Jaime Lee turned a stationery brand into a lifestyle phenomenon. The entrepreneur details how The Paper Bunny became a household name over a decade of hard work
On any given day, you are likely to come across at least one person toting a bag from The Paper Bunny. The brand’s Puffer series, famed for inciting six-hour-long queues outside its stores, has become synonymous with the “Singapore girl”—at least that is the running sentiment on TikTok. But the phenomenon is not limited to Singapore either. Personal shoppers from Indonesia and Malaysia alike snap up popular new drops in-store for customers on buying frenzies.
Once a stationery brand, The Paper Bunny has reinvented itself dramatically. Mirroring the journey of its co-founder Jaime Lee, it has grown exponentially from its modest beginnings to a fixture in the lifestyle domain.
It has been a decade since Lee left a cushy law career—with limited design experience then—to launch her stationery brand. But she had harboured a creative streak since she was a child. “I’ve always loved creating things for others and making things look good. I used to hand-make elaborate cards for my loved ones, but I would get bored of folding and sticking over and over again,” she recalls.
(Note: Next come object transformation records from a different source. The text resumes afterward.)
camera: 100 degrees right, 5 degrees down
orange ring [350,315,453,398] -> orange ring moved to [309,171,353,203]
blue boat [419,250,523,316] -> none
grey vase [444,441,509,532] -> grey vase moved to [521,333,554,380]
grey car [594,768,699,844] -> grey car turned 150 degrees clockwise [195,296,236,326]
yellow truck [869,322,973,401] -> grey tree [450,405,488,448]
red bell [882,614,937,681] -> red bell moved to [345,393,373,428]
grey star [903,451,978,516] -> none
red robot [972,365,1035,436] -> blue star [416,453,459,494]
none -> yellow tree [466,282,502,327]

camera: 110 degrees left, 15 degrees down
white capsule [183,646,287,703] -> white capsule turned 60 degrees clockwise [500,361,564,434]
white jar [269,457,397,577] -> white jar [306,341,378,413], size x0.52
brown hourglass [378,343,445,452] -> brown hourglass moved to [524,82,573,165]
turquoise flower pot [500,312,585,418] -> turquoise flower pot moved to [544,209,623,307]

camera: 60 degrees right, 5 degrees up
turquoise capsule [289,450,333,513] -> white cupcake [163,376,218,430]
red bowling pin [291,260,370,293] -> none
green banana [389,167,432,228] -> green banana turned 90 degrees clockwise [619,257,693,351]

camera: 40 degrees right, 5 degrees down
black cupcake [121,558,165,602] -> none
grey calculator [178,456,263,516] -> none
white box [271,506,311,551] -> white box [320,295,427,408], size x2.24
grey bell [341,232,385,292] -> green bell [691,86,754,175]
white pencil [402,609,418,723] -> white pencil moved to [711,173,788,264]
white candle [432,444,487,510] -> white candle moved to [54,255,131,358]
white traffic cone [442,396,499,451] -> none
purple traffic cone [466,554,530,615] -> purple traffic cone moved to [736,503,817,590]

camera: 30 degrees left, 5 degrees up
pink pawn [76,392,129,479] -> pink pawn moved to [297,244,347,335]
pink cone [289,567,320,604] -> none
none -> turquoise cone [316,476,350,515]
Despite this, her passion was unyielding. In 2010, this creative urge eventually reared its head when a friend asked her to design a wedding invite. “I didn’t know what graphic design was at all. She got her friend to teach me how to use basic software.” Lee thoroughly enjoyed the process and was amazed by the benefits of graphic design. “I could design something that was still my own work, and it could reach many more people,” she says.